ESTRATTO DEL TESTO:
-.-.-
25.5.2018
RUBRICA "Uomini e dei", numero 9.
VESCOVI E MAFIA: QUALCHE CONSIDERAZIONE CRITICA
La Lettera dei vescovi di Sicilia a venticinque anni dall’appello di Giovanni Paolo II alla conversione dei mafiosi, nella Valle dei Templi di Agrigento (9 maggio 1993), di cui la nostra testata ha dato una sintesi tempestivamente, merita qualche considerazioni più ponderata.
La prima riguarda la qualità, decisamente migliorata, della preparazione culturale e della sensibilità sociale degli attuali presuli rispetto ai predecessori di quaranta o cinquanta anni fa. Nel loro messaggio si riconosce l'impronta di un episcopato relativamente giovane che ha avuto modo di analizzare, negli anni della formazione al ministero, il fenomeno mafioso anche con la guida di docenti come don Francesco Michele Stabile, don Pino Ruggeri e monsignor Cataldo Naro: per intenderci un episcopato rappresentato da presuli come l’attuale arcivescovo di Palermo don Corrado Lorefice che, nel discorso di insediamento a piazza Pretoria, citò Peppino Impastato accanto a don Pino Puglisi, la Costituzione italiana accanto ai Vangeli.
-.-.-
COMPITO SCRITTO 1:
Elenca i docenti che, secondo l'estratto sulla lettera dei vescovi di Sicilia, hanno guidato l'episcopato nell'analisi del fenomeno mafioso durante la formazione al ministero.
-.-.-
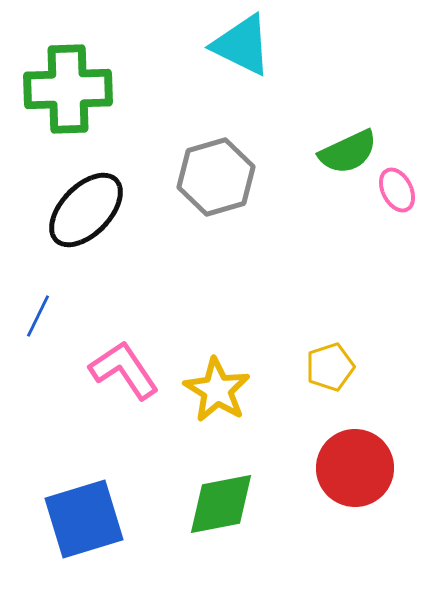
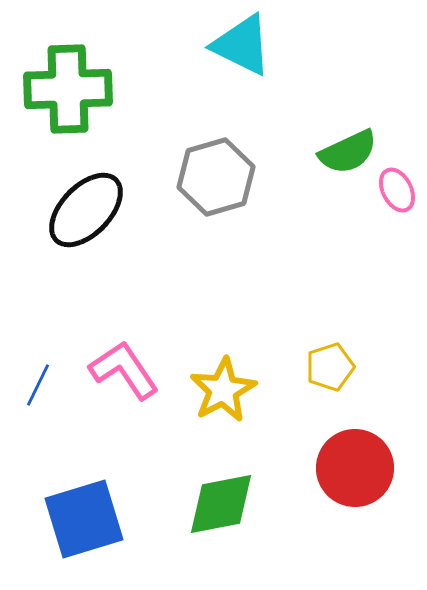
blue line: moved 69 px down
yellow star: moved 6 px right; rotated 12 degrees clockwise
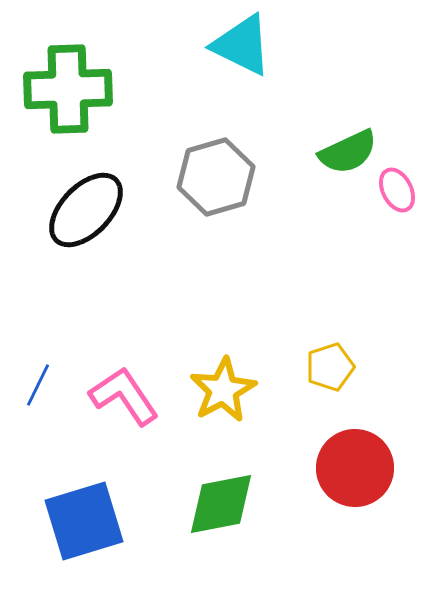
pink L-shape: moved 26 px down
blue square: moved 2 px down
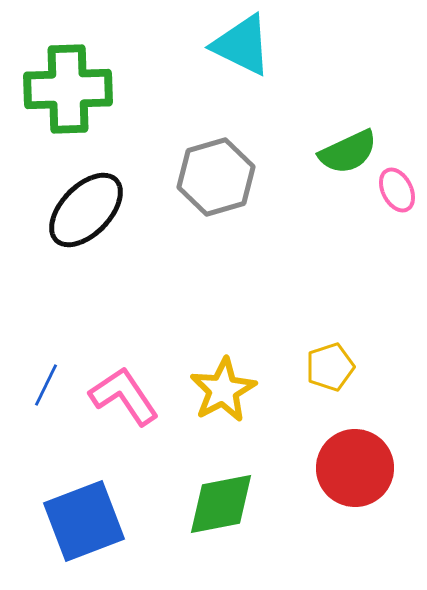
blue line: moved 8 px right
blue square: rotated 4 degrees counterclockwise
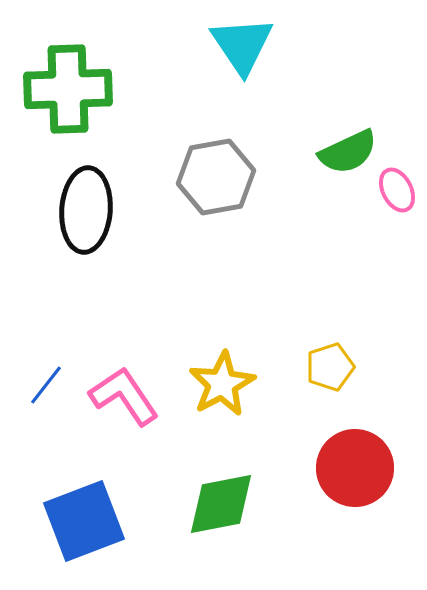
cyan triangle: rotated 30 degrees clockwise
gray hexagon: rotated 6 degrees clockwise
black ellipse: rotated 40 degrees counterclockwise
blue line: rotated 12 degrees clockwise
yellow star: moved 1 px left, 6 px up
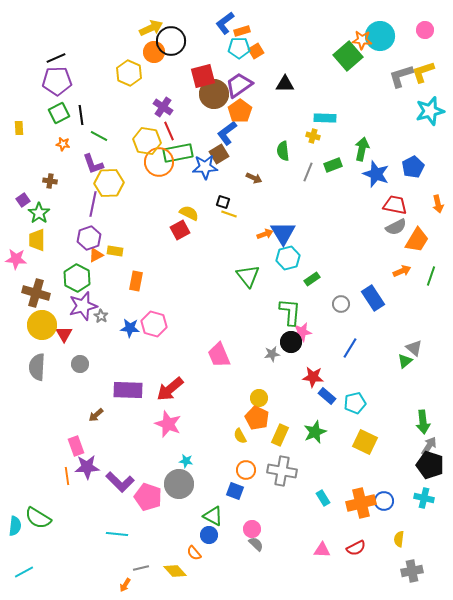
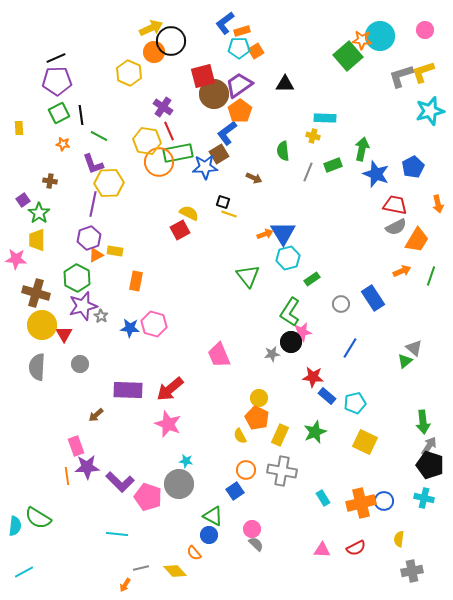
green L-shape at (290, 312): rotated 152 degrees counterclockwise
blue square at (235, 491): rotated 36 degrees clockwise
-.-.-
COMPITO SCRITTO 2:
Nei record, sostituisci "blue line" con "red line" dalla riga con "cyan triangle: rotated 30 degrees clockwise" alla riga con "yellow star: moved 1 px left, 6 px up", lasciando invariato tutto il resto. Riporta soltanto queste righe.

RISPOSTA AL COMPITO 1:
- don Francesco Michele Stabile
- don Pino Ruggeri
- monsignor Cataldo Naro

RISPOSTA AL COMPITO 2:
cyan triangle: rotated 30 degrees clockwise
gray hexagon: rotated 6 degrees clockwise
black ellipse: rotated 40 degrees counterclockwise
red line: rotated 12 degrees clockwise
yellow star: moved 1 px left, 6 px up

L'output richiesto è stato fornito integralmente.